Description of the task ▸
Collect every line below that contains the string "часа". Case counts.

-- Extracted data follows --

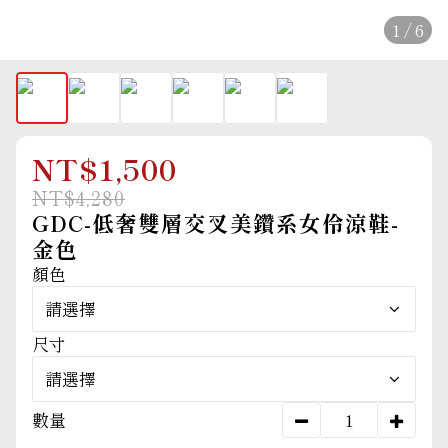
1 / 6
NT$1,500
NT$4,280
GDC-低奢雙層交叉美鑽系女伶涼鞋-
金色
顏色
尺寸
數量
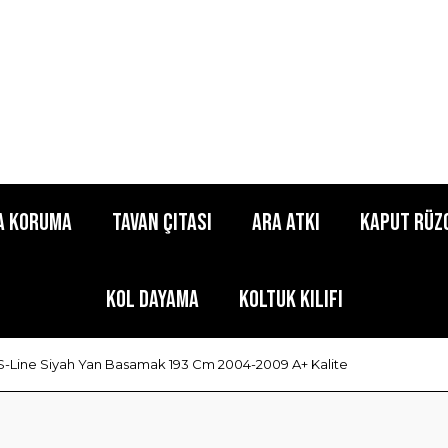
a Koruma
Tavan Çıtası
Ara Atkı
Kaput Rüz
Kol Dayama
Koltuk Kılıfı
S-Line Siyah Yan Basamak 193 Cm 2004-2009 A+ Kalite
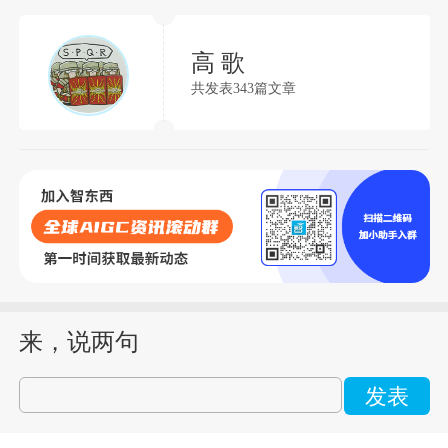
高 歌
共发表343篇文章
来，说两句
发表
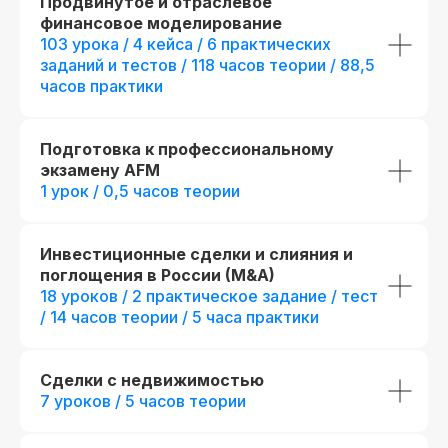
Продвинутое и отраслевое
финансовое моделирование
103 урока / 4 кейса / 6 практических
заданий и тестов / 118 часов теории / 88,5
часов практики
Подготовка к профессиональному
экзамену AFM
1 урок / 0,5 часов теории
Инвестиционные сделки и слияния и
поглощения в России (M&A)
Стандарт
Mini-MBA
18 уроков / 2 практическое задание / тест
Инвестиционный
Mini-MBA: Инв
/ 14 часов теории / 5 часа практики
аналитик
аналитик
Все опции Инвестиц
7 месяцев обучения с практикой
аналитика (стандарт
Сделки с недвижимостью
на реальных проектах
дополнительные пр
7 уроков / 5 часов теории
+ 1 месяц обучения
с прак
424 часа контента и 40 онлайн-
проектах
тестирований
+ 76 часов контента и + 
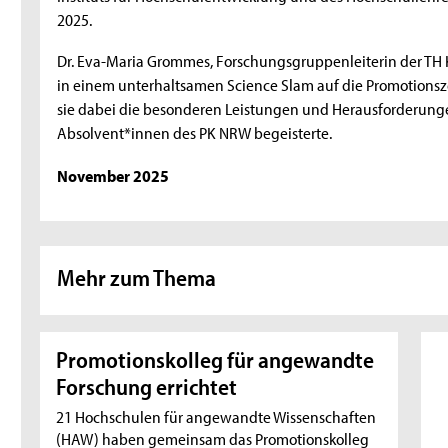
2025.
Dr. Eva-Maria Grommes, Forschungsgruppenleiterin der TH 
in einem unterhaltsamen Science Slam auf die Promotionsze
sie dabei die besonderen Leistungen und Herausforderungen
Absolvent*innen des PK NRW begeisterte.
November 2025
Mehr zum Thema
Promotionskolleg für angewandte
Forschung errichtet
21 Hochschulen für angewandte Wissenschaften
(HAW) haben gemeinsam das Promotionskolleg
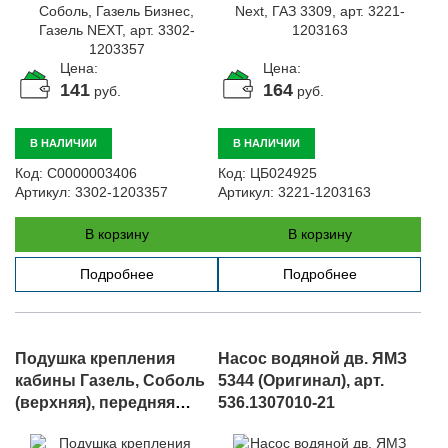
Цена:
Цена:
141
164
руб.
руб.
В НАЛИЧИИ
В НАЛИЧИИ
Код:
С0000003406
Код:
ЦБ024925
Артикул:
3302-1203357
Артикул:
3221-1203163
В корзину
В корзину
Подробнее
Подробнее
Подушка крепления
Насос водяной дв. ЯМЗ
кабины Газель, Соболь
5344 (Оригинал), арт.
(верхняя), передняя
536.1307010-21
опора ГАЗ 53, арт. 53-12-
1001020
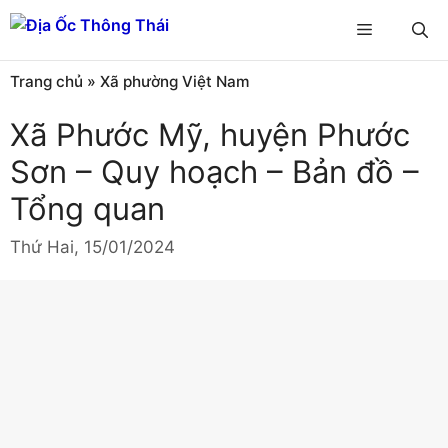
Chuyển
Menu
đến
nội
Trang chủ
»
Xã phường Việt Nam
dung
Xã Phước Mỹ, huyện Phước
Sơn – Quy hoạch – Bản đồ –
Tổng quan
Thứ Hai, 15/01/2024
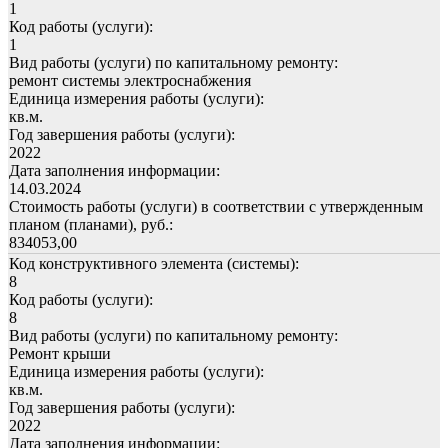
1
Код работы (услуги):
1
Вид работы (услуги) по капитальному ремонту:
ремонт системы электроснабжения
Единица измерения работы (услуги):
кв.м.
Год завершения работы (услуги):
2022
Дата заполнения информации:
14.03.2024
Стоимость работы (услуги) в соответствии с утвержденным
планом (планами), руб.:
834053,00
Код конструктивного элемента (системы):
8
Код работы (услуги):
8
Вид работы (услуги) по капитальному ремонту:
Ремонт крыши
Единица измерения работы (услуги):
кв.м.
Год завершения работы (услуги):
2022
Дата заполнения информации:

-- Extracted data concluded --

Output for this exercise ▸
/ 14 часов теории / 5 часа практики
424 часа контента и 40 онлайн-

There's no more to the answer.